Seit einigen Monaten befinde ich mich quasi auf der Überholspur - im Vergleich zu den zurückliegenden Jahren, die eher von Stillstand und Resignation geprägt waren. Und was fast noch wichtiger ist: Prinzipiell habe ich auch meine manchmal überbordenden und mich aus dem Gleichgewicht bringenden Emotionen im Griff, die mich früher oft genug an den Rand der Katastrophe gebracht haben.

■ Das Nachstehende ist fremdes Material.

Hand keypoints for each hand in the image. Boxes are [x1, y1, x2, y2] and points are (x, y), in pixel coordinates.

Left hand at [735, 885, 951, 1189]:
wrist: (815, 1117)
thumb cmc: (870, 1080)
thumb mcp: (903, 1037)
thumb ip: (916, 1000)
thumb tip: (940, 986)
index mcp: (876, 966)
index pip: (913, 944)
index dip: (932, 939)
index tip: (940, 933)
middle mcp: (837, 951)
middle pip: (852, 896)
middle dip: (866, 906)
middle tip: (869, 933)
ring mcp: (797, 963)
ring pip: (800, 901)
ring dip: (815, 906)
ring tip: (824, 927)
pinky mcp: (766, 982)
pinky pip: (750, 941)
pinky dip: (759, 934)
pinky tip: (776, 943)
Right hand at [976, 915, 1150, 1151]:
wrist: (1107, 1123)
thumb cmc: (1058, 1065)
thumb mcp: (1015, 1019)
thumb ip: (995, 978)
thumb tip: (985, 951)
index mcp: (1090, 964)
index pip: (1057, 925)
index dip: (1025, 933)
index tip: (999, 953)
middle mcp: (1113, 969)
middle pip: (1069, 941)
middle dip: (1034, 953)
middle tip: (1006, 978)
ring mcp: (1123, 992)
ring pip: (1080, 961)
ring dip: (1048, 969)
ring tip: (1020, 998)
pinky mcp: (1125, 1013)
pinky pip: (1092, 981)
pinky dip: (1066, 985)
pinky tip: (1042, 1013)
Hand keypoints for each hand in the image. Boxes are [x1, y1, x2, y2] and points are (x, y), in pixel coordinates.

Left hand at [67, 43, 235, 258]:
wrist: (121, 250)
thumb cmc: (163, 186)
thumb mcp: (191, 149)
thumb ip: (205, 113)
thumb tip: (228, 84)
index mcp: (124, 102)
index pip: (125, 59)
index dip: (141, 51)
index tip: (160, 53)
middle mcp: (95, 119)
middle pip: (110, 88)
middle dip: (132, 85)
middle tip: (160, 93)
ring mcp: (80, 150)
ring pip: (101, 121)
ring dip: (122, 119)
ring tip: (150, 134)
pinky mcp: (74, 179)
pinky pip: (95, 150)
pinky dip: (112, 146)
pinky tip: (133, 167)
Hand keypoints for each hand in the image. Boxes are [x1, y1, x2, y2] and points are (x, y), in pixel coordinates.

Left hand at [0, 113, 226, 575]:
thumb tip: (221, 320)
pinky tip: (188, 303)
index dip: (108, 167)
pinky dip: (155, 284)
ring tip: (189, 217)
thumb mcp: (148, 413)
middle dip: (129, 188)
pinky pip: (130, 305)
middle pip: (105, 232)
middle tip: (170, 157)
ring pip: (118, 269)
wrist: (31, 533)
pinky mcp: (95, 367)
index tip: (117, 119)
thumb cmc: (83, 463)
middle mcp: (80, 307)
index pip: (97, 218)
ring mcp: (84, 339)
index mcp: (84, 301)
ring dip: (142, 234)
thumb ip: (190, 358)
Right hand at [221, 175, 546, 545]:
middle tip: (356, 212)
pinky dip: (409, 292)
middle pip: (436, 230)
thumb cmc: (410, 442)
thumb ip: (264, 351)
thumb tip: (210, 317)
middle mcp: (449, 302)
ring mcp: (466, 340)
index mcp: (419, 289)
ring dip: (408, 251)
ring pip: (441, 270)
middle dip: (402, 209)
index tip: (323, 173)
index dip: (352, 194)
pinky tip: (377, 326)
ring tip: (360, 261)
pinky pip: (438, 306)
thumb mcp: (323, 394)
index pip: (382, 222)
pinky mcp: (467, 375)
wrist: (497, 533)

Wie gesagt: Prinzipiell. Denn manchmal scheint es, als ob mein eigentlich so gut funktionierender Verstand eine Pause braucht, und dann meiner Unvernunft und tendenziell selbstschädigendem Verhalten das Feld überlässt. Dann sehe ich mir mit eigentlich wachem Verstand und einer gewissen perveren Faszination dabei zu, wie ich für kurze Zeit wieder in alte Verhaltensweisen abrutsche. Das ängstigt mich; denn es zeigt mir, dass ich bei weitem noch nicht die Souveränität und Sicherheit erreicht habe, von der ich glaubte, darüber frei verfügen zu können.
Irgendwie hat es noch immer einen gewissen Reiz, mit dem Feuer zu spielen, auch wenn es bei Weitem nicht mehr die Gefährlichkeit und Brisanz hat, wie früher. Und ich erkenne es rechtzeitig und trete mit aller Vehemenz auf die Bremse, sodass der Schaden sich in Grenzen hält. Aber wozu das alles? Früher brauchte ich diese Ausnahmesituationen, um mich lebendig fühlen zu können, und um meinem Zorn auf mich und die Welt Ausdruck zu verleihen. Mittlerweile bin ich aber mit beidem im Reinen. Dachte ich. Aber vielleicht ist es nur ein dezenter Hinweis darauf, dass ich als Mensch fehlbar bin, und wie jeder andere auch gewisse Schwächen habe, die ich mir einfach zugestehen - und lernen muss, sie als Bestandteil meiner Persönlichkeit hinzunehmen und zu akzeptieren. Ich muss aufmerksam bleiben, und nicht dem naiven Glauben verfallen, dass wie durch ein Wunder plötzlich alles aus der Vergangenheit begraben und hinfällig ist. Das wäre ein Trugschluss und es ist gefährlich. Das sollte ich mir immer vor Augen halten.